A couple of weeks ago, when mentioning Trey Johnson’s show at Allgood Café, I said it would be a “nice warmup for the show I’m looking most forward to this month.” That show arrives tonight at the House of Blues Cambridge Room as Sorta holds their long overdue CD Release Party for their new CD, simply entitled Sorta. Buttercup from San Antonio and “Best Band I’ll Miss Out On” nominees The O’s will open for the band. Cover is $15, and everyone who pays to get in receives the new Sorta disc free of charge.
This is a particularly exciting show, since this will be the first time the band has played in over a year. Many of the members of Sorta have kept themselves quite busy. Chris Holt not only has his own band, The Slack, but also plays on a regular basis with Salim Nourallah, Johnny Lloyd Rollins, and I’m sure there’s a project or five that I’m leaving out. Bassist Danny Balis is now a full time member of the King Bucks. Ward Williams packed his bags earlier this year in order to move to Nashville. The band has recently started rehearsing again to prepare for the show. It will be interesting to hear how the members sound now.
What most audience members will be focusing on, however, isn’t what is on stage, but rather what is missing from the stage. Without the musical talents of Carter Albrecht on stage, the band will not just sound incomplete, they will be incomplete. There will be no incredible keyboard solo on “Hospitals and Sex” or “85 Feet”, nor will he be wailing on guitar during “Fallinlove” or any of the other Sorta classics. The only void larger than the one left in this band is the void left in the hearts of those who had the privilege of knowing the man.

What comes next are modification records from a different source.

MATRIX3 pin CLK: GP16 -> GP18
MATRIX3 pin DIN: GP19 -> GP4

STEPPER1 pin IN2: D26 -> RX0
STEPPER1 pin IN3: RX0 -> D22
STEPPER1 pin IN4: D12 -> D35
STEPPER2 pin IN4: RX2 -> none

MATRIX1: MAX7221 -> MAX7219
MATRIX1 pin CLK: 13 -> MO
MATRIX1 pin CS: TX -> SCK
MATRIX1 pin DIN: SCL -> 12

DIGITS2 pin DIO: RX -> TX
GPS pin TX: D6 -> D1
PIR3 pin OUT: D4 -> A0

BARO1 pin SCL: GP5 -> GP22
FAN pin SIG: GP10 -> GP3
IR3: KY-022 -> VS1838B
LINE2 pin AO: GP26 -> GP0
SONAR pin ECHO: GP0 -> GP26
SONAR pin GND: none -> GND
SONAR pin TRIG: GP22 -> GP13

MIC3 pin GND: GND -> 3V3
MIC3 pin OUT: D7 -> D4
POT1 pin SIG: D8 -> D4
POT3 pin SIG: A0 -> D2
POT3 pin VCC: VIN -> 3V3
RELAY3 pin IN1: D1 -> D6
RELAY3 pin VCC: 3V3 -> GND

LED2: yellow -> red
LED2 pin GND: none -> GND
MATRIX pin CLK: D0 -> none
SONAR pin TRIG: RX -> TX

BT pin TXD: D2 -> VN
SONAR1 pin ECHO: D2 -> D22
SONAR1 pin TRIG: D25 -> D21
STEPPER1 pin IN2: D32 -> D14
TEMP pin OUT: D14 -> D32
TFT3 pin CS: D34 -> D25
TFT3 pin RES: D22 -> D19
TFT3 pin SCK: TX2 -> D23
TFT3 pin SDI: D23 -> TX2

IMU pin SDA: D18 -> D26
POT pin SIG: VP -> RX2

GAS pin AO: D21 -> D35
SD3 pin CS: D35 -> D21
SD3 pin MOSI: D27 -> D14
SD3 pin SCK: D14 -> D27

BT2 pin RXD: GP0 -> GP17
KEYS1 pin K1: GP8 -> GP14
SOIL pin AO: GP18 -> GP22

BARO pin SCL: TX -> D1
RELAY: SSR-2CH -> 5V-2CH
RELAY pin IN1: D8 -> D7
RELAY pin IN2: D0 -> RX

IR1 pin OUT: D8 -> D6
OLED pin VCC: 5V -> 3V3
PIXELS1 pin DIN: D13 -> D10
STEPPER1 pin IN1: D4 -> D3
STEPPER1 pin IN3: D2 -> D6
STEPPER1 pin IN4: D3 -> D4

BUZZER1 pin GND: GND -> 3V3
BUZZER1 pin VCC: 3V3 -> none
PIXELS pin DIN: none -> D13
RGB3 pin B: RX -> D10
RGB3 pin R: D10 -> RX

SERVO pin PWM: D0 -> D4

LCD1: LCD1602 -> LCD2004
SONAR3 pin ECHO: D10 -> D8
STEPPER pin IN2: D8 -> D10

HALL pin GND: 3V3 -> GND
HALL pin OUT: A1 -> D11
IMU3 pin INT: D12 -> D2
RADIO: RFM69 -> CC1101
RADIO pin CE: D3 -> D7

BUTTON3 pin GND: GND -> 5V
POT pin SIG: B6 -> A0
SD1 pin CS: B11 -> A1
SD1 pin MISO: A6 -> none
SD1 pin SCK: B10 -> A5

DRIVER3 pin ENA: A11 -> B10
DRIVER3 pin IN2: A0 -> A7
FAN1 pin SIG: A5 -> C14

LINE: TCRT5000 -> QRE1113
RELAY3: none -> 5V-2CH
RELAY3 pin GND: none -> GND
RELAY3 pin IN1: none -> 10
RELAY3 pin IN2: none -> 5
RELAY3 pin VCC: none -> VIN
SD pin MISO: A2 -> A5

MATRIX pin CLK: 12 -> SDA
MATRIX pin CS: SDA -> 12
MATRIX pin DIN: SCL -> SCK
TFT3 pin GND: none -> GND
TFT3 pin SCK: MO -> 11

I’m sure this show will have more than its share of sadness and tears. The band, just like Carter himself, was cut short in its prime. Sorta should have been one more step in the evolution of the band rather than the final album. In spite of the sadness and loss, however, this show offers fans an opportunity to both say goodbye and celebrate the music of Sorta. And it allows another opportunity to celebrate the beautiful life of Carter Albrecht.